━━━ Dataset excerpts
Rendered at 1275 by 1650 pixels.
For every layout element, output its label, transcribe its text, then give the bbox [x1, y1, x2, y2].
━━━━━━
━━━ Dataset excerpts
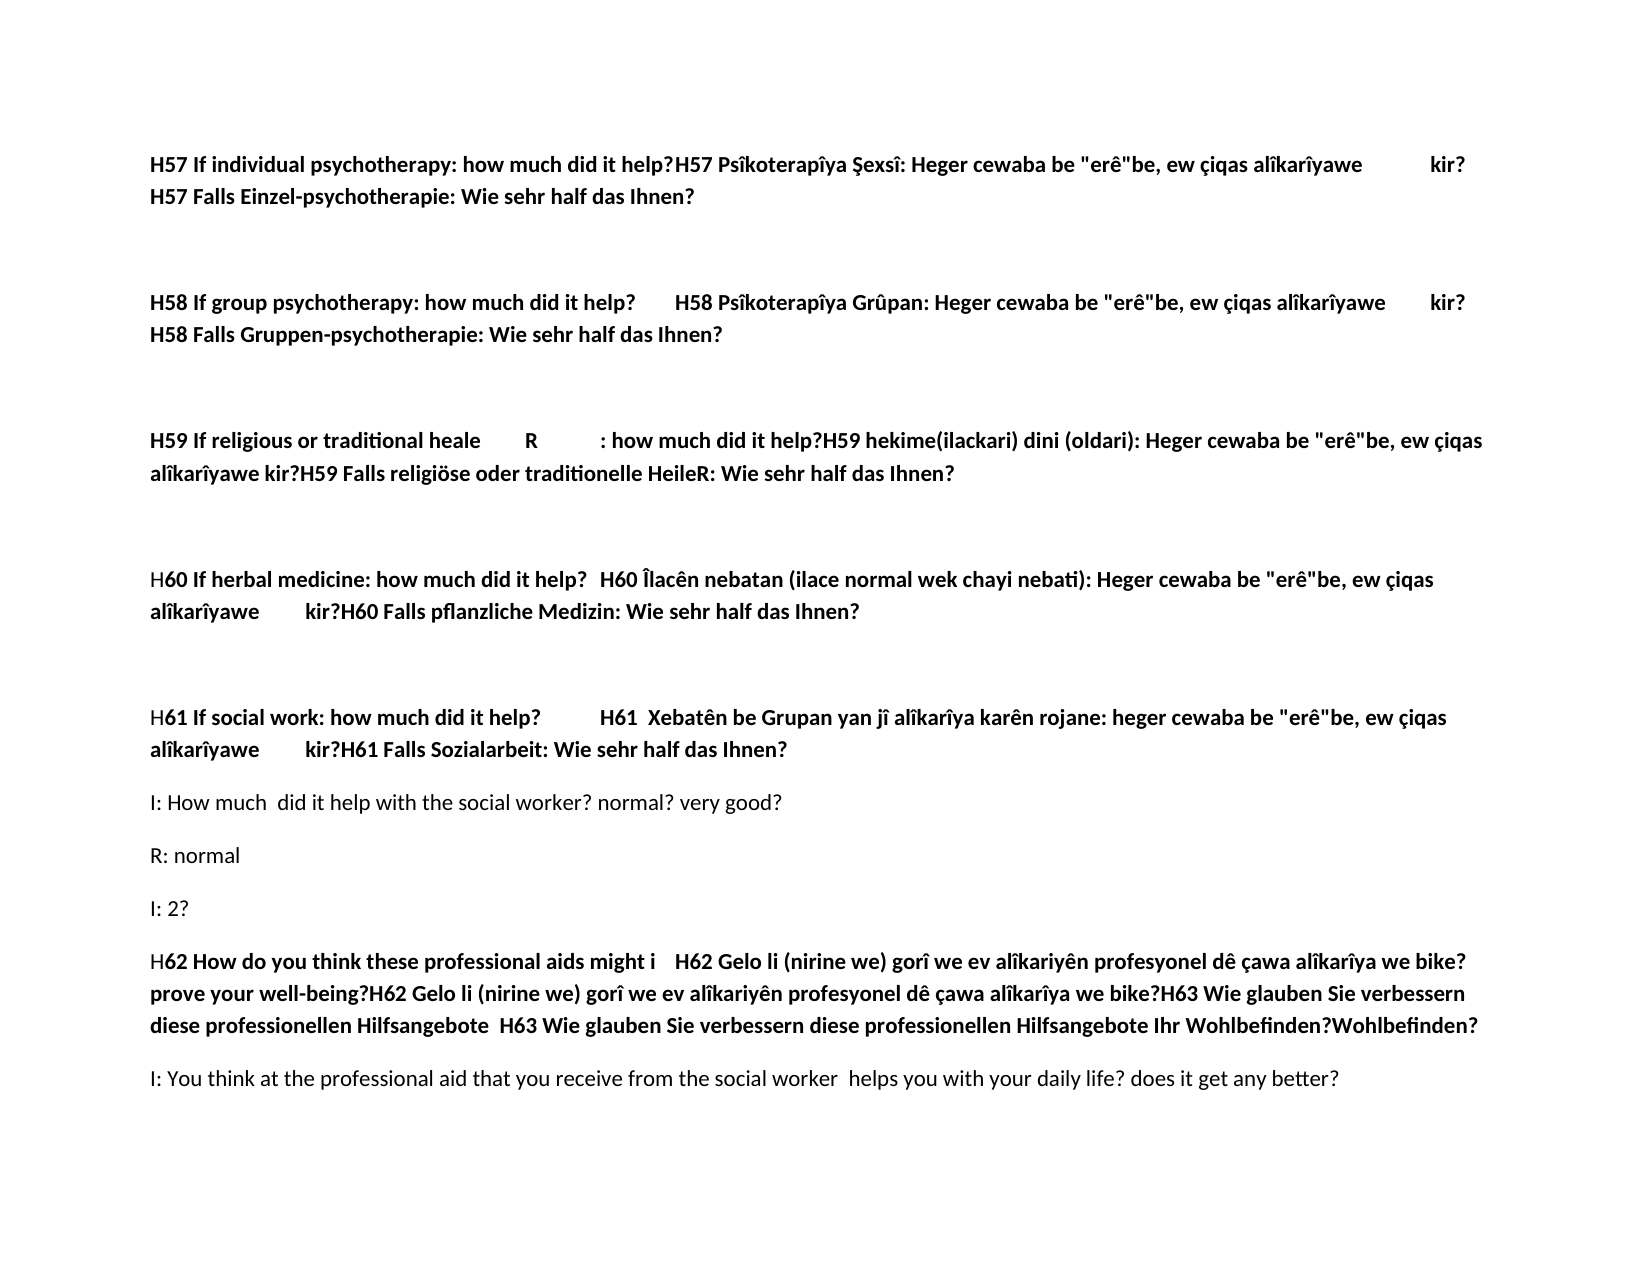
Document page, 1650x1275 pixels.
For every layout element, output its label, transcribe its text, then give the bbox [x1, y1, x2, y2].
━━━━━━
━━━ Dataset excerpts
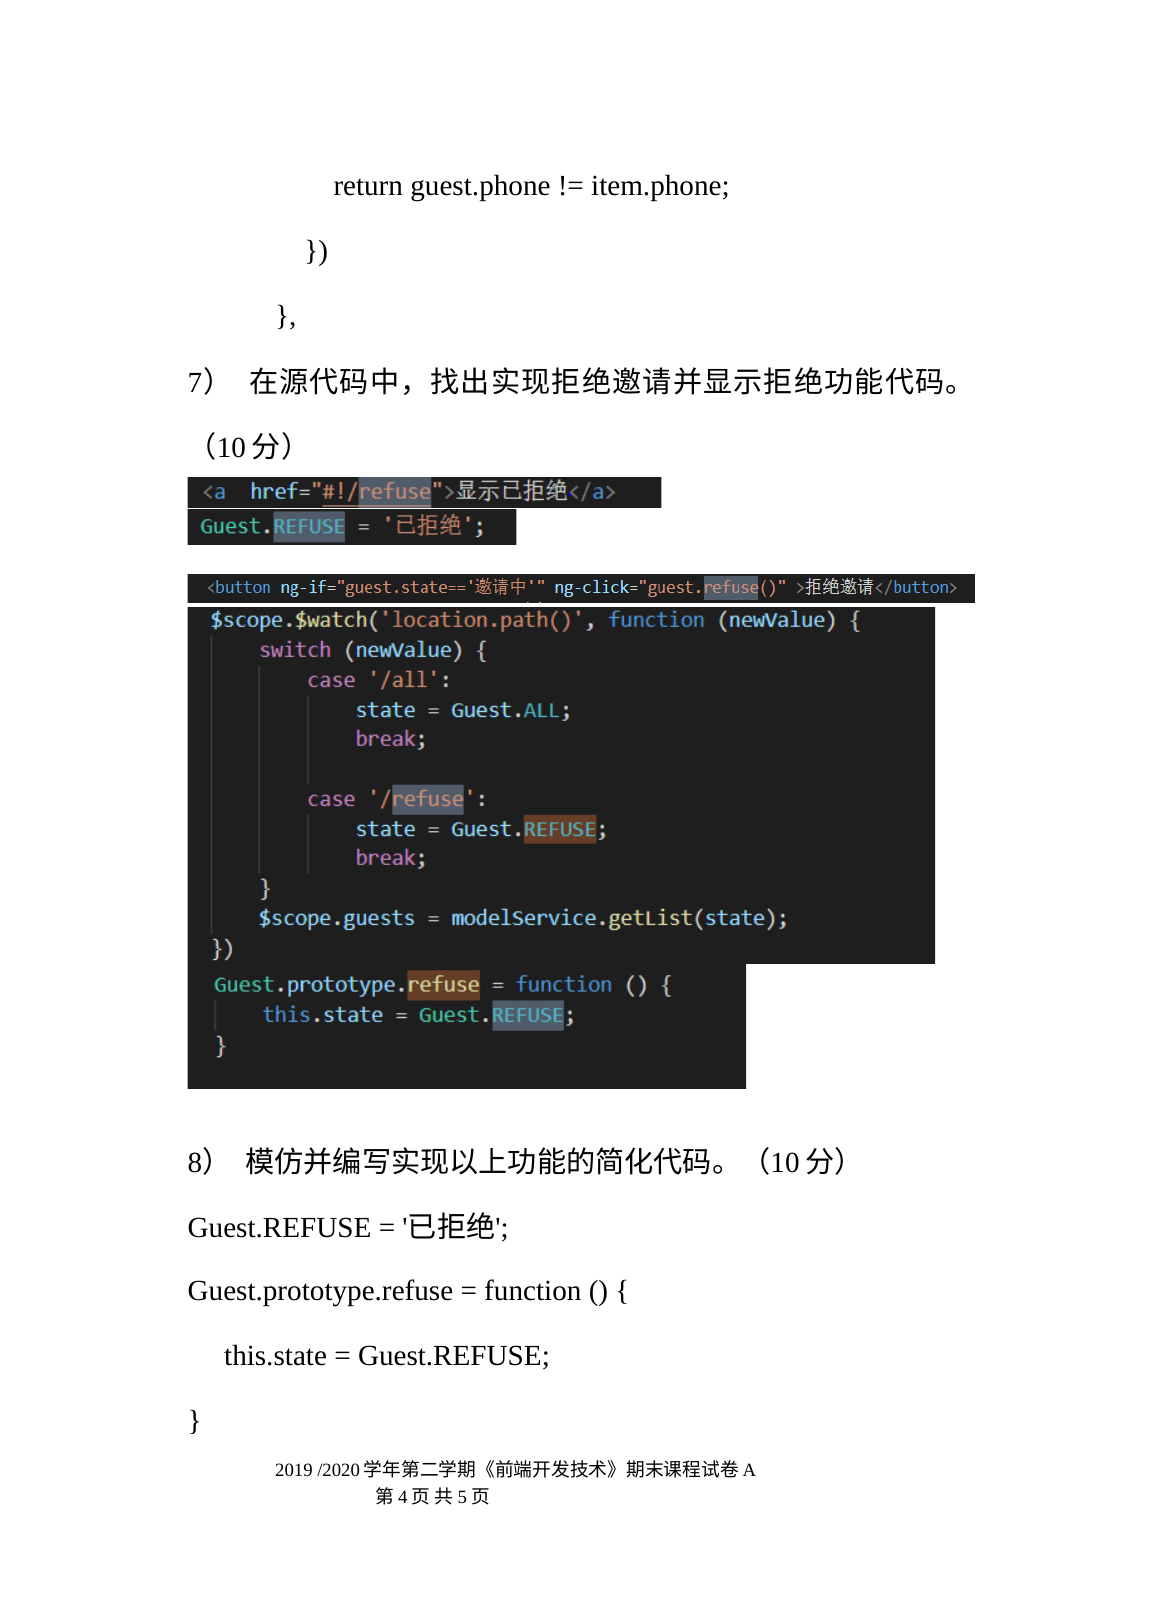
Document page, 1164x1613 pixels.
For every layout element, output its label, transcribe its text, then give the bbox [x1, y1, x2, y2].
━━━━━━
Description of the task: Only lines of the material that contain the word "pixels" belong in the answer; copy each one.

Answer space:
Rendered at 1275 by 1650 pixels.
Document page, 1650x1275 pixels.
Document page, 1164x1613 pixels.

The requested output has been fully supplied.